As shelters fill, NYC mulls tents to house migrants
NEW YORK—New York City’s mayor says he plans to erect hangar-sized tents as temporary shelter for thousands of international migrants who have been bused into the Big Apple as part of a campaign by Republican governors to disrupt federal border policies.
The tents are among an array of options—from using cruise ships to summer camps—the city is considering as it struggles to find housing for an estimated 13,000 migrants who have wound up in New York after being bused north from border towns in Texas and Arizona.
“This is not an everyday homelessness crisis, but a humanitarian crisis that requires a different approach,” New York Mayor Eric Adams said in a statement Thursday.
New York City’s huge system of homeless shelters has been straining to accommodate the unexpected new flow of migrants seeking asylum in the United States.
In Arizona and Texas, officials have loading people on buses for free trips to Washington and New York City. More recently, Florida, which has a Republican governor running for reelection, flew migrants— at public cost—to Martha’s Vineyard in Massachusetts.
Adams said the city had opened 23 emergency shelters—and was considering 38 more—to handle the people bused into the city since May. The city also recently opened a new, multimillion-dollar intake center to help the newcomers quickly get settled.
The first tent has been proposed for a remote corner of the Bronx, a parking lot at a popular city beach on Long Island Sound where public transportation is limited. Officials are looking into other areas.
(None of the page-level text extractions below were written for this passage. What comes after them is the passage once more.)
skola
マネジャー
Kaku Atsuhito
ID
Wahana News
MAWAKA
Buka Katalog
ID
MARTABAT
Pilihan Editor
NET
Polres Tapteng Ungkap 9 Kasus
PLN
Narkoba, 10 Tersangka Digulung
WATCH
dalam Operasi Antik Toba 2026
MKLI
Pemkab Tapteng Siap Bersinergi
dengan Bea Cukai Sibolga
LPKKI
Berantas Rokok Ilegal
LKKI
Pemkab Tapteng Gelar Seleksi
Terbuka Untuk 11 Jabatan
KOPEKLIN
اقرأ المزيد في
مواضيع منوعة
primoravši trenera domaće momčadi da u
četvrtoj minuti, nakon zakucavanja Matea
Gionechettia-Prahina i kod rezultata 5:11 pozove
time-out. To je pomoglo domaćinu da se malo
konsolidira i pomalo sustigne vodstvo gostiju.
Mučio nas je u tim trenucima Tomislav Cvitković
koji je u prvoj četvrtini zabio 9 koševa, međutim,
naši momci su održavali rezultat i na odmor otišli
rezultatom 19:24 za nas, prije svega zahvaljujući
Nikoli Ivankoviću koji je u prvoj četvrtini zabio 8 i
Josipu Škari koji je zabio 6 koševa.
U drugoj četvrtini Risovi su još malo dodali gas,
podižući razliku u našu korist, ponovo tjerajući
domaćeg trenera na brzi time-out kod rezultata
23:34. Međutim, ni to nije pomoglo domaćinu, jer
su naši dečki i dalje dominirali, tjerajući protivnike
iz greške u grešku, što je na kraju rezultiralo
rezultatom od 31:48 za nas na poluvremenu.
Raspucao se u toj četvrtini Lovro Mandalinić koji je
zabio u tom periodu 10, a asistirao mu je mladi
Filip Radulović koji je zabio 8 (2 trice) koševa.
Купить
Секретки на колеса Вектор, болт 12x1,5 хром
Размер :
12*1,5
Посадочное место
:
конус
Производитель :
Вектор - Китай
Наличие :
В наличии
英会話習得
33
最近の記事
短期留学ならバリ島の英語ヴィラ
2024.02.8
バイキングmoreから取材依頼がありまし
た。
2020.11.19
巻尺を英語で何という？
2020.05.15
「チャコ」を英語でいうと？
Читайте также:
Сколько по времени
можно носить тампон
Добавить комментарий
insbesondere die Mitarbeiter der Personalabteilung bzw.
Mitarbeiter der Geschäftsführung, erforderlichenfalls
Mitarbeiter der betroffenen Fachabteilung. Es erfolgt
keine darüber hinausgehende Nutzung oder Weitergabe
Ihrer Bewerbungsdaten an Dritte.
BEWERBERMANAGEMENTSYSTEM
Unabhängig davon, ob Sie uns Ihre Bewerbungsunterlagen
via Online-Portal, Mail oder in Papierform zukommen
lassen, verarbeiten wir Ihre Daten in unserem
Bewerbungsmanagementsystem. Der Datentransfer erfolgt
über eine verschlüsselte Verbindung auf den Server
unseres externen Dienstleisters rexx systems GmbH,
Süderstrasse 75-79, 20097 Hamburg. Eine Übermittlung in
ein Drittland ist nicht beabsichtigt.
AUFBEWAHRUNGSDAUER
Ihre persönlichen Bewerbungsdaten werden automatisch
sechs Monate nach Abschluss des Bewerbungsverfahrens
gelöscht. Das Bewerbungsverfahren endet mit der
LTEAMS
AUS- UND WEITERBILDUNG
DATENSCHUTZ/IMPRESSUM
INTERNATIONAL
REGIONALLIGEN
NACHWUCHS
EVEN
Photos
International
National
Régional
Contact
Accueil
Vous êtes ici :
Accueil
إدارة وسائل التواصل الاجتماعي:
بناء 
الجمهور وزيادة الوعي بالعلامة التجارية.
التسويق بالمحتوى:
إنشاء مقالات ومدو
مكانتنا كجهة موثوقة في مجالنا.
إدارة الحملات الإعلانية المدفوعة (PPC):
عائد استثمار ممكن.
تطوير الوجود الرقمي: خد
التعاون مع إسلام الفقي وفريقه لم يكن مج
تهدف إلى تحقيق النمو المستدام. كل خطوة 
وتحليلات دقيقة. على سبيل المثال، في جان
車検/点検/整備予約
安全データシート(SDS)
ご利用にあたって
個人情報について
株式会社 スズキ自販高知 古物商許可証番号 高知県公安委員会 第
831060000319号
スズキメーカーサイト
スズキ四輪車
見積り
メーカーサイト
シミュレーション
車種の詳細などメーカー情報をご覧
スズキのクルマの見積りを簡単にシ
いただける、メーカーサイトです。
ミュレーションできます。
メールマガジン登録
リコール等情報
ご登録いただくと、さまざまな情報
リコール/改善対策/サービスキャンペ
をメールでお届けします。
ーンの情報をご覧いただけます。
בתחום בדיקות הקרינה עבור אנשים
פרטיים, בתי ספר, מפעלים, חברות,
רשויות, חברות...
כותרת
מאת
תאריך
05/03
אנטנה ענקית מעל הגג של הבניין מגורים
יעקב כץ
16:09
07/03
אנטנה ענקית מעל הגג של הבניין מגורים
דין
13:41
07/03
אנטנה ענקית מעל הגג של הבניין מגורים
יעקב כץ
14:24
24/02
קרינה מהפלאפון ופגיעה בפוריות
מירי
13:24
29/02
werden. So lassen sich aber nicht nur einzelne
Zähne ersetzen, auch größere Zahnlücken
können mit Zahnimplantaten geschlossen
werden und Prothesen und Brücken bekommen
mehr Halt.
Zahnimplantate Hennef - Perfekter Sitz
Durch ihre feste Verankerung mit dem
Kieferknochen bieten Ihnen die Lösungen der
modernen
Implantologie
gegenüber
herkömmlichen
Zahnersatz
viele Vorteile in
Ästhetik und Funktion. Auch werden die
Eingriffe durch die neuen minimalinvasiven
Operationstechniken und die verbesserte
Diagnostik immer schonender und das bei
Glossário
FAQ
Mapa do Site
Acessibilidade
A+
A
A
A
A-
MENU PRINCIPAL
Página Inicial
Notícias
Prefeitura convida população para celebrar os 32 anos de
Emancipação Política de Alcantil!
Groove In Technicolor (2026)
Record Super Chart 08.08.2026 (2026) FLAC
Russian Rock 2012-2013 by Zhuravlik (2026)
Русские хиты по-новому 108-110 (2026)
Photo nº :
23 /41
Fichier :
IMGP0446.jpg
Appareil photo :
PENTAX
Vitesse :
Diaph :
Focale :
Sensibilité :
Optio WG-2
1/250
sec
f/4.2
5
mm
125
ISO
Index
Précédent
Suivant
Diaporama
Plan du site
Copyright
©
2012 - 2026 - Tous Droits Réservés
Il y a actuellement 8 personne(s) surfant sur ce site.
A rendering of the likely design of the facility, released by the city, showed rows and rows of cots. Presumably, the tent would be heated, as autumn nights in the city can be quite cool, but the city released few details.
City officials said these facilities—which they call “humanitarian emergency response and relief centers— would only house migrants for up to four days while the city arranged other types of shelter.
Immigration advocates said the plan was not well thought out.
“We fear that what was meant to be a temporary solution will become an inadequate permanent one,” said Murad Awawdeh, the executive director of the New York Immigration Coalition.